Terdengar suara berderak memekakkan telinga. Bukan saja pintu kayu yang tebal itu yang berderak pecah. Tetapi selaraknyapun telah berpatahan.
Semua orang yang menyaksikan dengan mendengar suara itupun terkejut. Ketika daun pintu itu kemudian rontok, maka kelima orang penjaga regol itu berdiri dengan mulut ternganga. Bahkan para pengawal yang mengaku diri mereka sebagai perampok itupun menjadi keheran- heranan melihat kekuatan Mahisa Bungalan.
Dalam pada itu, Mahisa Bungalanpun yang berdiri di depan pintu itupun kemudian melangkah masuk, melangkahi daun pintu yang sudah rontok ditanah.
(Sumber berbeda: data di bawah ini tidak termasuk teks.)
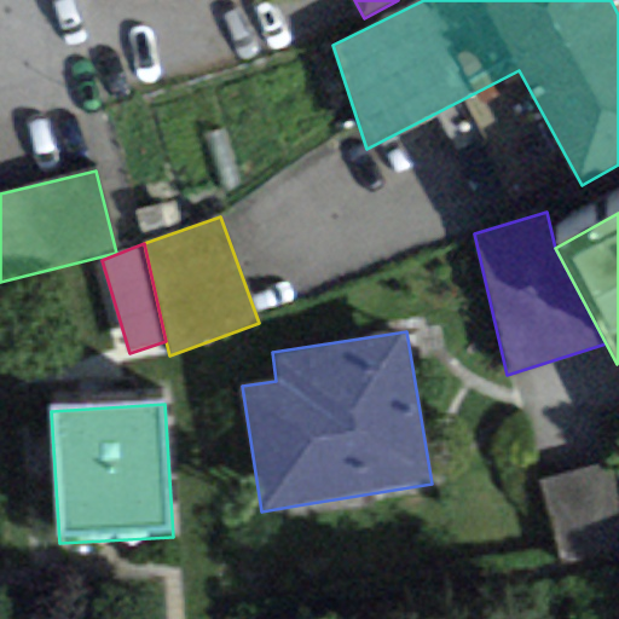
[(618,557),(618,502),(609,463),(537,480),(559,572),(618,557)]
“Aku sama sekali bukan iblis dan akupun tidak mempergunakan kekuatan iblis” berkata Mahisa Bungalan. Lalu “Nah, Sekarang pertimbangkan. Apakah kalian akan melawan?“
Orang-orang itu berdiri dengan tubuh gemetar. Tidak lagi terlintas di kepalanya, keberanian untuk melawan orang yang dapat memecahkan pintu regol hanya dengan tangannya itu.
“Apakah kalian menyerah?“ bertanya Mahisa Bungalan.
Kelima orang itu termangu-mangu. Namun akhirnya merekapun tidak dapat berbuat lain ketika para pengawal itupun maju mendekatinya.
“Lepaskan senjata kalian” berkata Mahisa Bungalan.
Orang-orang itupun kemudian melepaskan seniat mereka. Dalam pada itu, saudagar permata yang juga mendengar derak pintu pecah itupun tidak mempunyai harapan lagi untuk berbuat sesuatu, ketika dari balik pintu rumahnya ia mendengar percakapan antara para perampok dengan penjaga rumahnya dipendapa. Karena kelima penjaga itupun telah diikat kaki dan tangannya dan kemudian merekapun dipersilahkan duduk di sudut pendapa.
“Jangan berbuat sesuatu yang akan dapat mencelakai diri kalian sendiri” berkata seorang pengawal.
Dalam pada itu, maka seorang pengawal yang lainpun telah mengetuk pintu rumah saudagar itu. Diruang dalam, saudagar permata itu tidak mempunyai pilihan lain. Karena itu, maka iapun telah membuka pintunya dengan wajah yang pucat.
Lima orang pengawal kemudian memasuki rumahnya. Yang lain masih tetap tinggal dipendapa. Sementara dua orang mengawasi masing-masing di sebelah kanan, kiri dan belakang rumah. Sedangkan dua orang lainnya berada di regol.
Dalam pada itu, ketika para pengawal yang memasuki rumah itu sedang berbicaa dengan saudagar permata untuk mendapatkan barang-barangnya yang berharga, maka segerombolan orang telah mendekati halaman rumah itu. Mereka adalah para perampok yang sebenarnya, yang tinggal di hutan perbatasan. Mereka berniat untuk menangkap perampok yang telah menggetarkan daerah Pakuwon Watu Mas itu.
Pemimpin perampok itu beranggapan, jika ia berhasil menangkap meskipun hanya seorang saja diantara mereka yang telah merampok di daerah Watu Mas itu, maka ia akan bebas dari segala tuduhan.